▶ _Con esta información_
1. ¿Qué menciones de artículos de normas legales aparecen en el texto sobre la dación en pago? Cítelas todas, en el orden en que figuran.
2. Continúe el texto sobre la dación en pago y la cancelación de la hipoteca a partir de su última frase.

▶ _Texto mostrado_

☆ ☆ ☆ ☆ ☆ ☆ ☆

Sin embargo, el artículo 190 del Reglamento Hipotecario permite la cancelación, incluso por instancia de cualquier interesado, puede ser el deudor,  en caso de confusión de derechos. En puridad, la dación no es un supuesto de confusión, (identidad entre acreedor y deudor), sino de consolidación de derechos, (identidad entre titular del domino y titular de derecho real sobre la misma finca, a salvo la servidumbre de  propietario, que conocemos).
La dación en pago es pago y por tanto extingue el crédito; pero sigue figurando la hipoteca constituida a favor del ahora titular de la finca gravada: debería poder cancelarse la hipoteca en su garantía  por la voluntad del titular de la hipoteca y propietario de la finca, expresada en la propia escritura, para salvar la rogación de la actuación registral que exige el 190 RH.

"En la misma línea, efectuada la dación en pago en escritura, evidentemente con el concurso de deudor en proceso de ejecución y acreedor ejecutante, y solicitada la cancelación de la hipoteca por la entidad  bancaria, ésta debería poder tener acceso al Registro, pero  no puede inscribirse por el juego del art. 688,2 de la LEC, que exige mandamiento judicial para la previa cancelación de la nota marginal de haberse expedido certificación de cargas"

☆ ☆ ☆ ☆ ☆ ☆ ☆

▶ _Datos de origen_
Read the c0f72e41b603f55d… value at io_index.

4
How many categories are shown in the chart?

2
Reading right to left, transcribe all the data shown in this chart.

☆ ☆ ☆ ☆ ☆ ☆ ☆

▶ _Respuestas del ejercicio_
1.
- artículo 190 del Reglamento Hipotecario
- el 190 RH
- art. 688,2 de la LEC

2.
¿Qui prodest la necesidad de mandamiento judicial que complete esa voluntad? A nadie.
La dación en pago no cancela las cargas de otros acreedores, que normalmente no existen o siguen manteniendo sus derechos reales o sus embargos asumidos por la cesionaria en pago, tanto si son anteriores como posteriores a la hipoteca que se cancela.
Podría aplicarse una solución idéntica a la del artículo 210 del Reglamento Hipotecario para los embargos: “Cuando el anotante o un tercero adquiera el inmueble o derecho real sobre el cual se haya constituido anotación de un derecho, en términos que este último quede extinguido legalmente, deberá extenderse la inscripción a favor del adquirente, si procede, en la misma forma que las demás, pero haciendo en ella la debida referencia, y si el interesado lo solicitare, la expresión de quedar cancelada la anotación, aun cuando no se presente el mandamiento judicial ordenando tal cancelación, que, en su caso, sería procedente.” Aquí el legislador prescinde de la concordancia registral con la situación judicial, y siendo una entidad bancaria la cancelante, bajo su responsabilidad, un supuesto adjudicatario distinto en el procedimiento de ejecución siempre podría reclamar al Banco.
Si se considera que el ejecutante en procedimiento especial de ejecución es de peor calidad que el  del procedimiento general con anotación de embargo al que se ha hecho referencia en el apartado anterior,  cosa que no entiendo,  debería bastar la resolución judicial que acredite el fin del procedimiento, sin necesidad de mandamiento judicial específico para la cancelación de la nota marginal, que puede acreditarse al propio Registrador o al Notario en el momento de la cancelación de la Hipoteca.
Por separado, pueden parecer cuestiones menores, pero todas juntas, convierten la cancelación de la hipoteca en el Grand National de Aintree, sólo que más cara  e ineficiente.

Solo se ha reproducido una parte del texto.